**Text provided**
****

Finally, just for fun. I woke up one day to a stroke in my left eye. It seemed; I was being sent a message that my creative days were over.

My grandson, Vaughn, hated watching my disappointment when I could no longer see well enough to paint any works of wonder. He quietly packed away my paints, brushes, turpentine, and all the paraphernalia that went along with painting.

So, ok. No painting then! Ho hum, what to do, what to do? Ooh yes, beads! I had about three thousand rand’s worth of beads sitting neglected in a cupboard, from the day’s when I was making jewellery.

Fortuitously, at this time a friend of Vaughn’s came around with some air-drying clay. It is an excellent and fun medium for people without access to a kiln. She rolled out a circular sheet about 12cm across, and then using beads of different colours, created the most beautiful Mandala.

****

**Records shown**
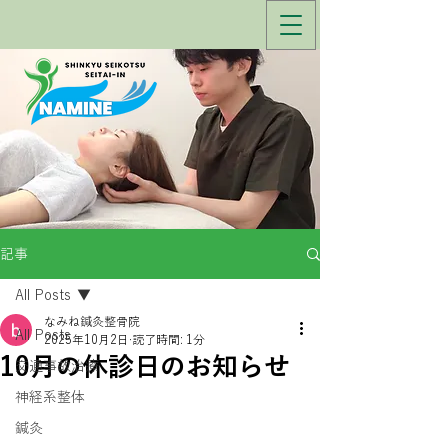
記事
All Posts
なみね鍼灸整骨院
All Posts
2025年10月2日
読了時間: 1分
10月の休診日のお知らせ
交通事故治療
神経系整体
鍼灸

****

**Requirement A**
Answer these from the text about the eye stroke, one line each:
(i) Who packed away the painting supplies?
(ii) What were the beads in the cupboard worth?
(iii) How wide was the sheet of clay that was rolled out?
**Requirement B**
Return the part of the text about the eye stroke from "Finally, just for" to "most beautiful Mandala.", copied word for word.

**Expected answer A**
(i) Vaughn, the grandson.
(ii) About three thousand rand.
(iii) About 12cm across.

**Expected answer B**
Finally, just for fun. I woke up one day to a stroke in my left eye. It seemed; I was being sent a message that my creative days were over.

My grandson, Vaughn, hated watching my disappointment when I could no longer see well enough to paint any works of wonder. He quietly packed away my paints, brushes, turpentine, and all the paraphernalia that went along with painting.

So, ok. No painting then! Ho hum, what to do, what to do? Ooh yes, beads! I had about three thousand rand’s worth of beads sitting neglected in a cupboard, from the day’s when I was making jewellery.

Fortuitously, at this time a friend of Vaughn’s came around with some air-drying clay. It is an excellent and fun medium for people without access to a kiln. She rolled out a circular sheet about 12cm across, and then using beads of different colours, created the most beautiful Mandala.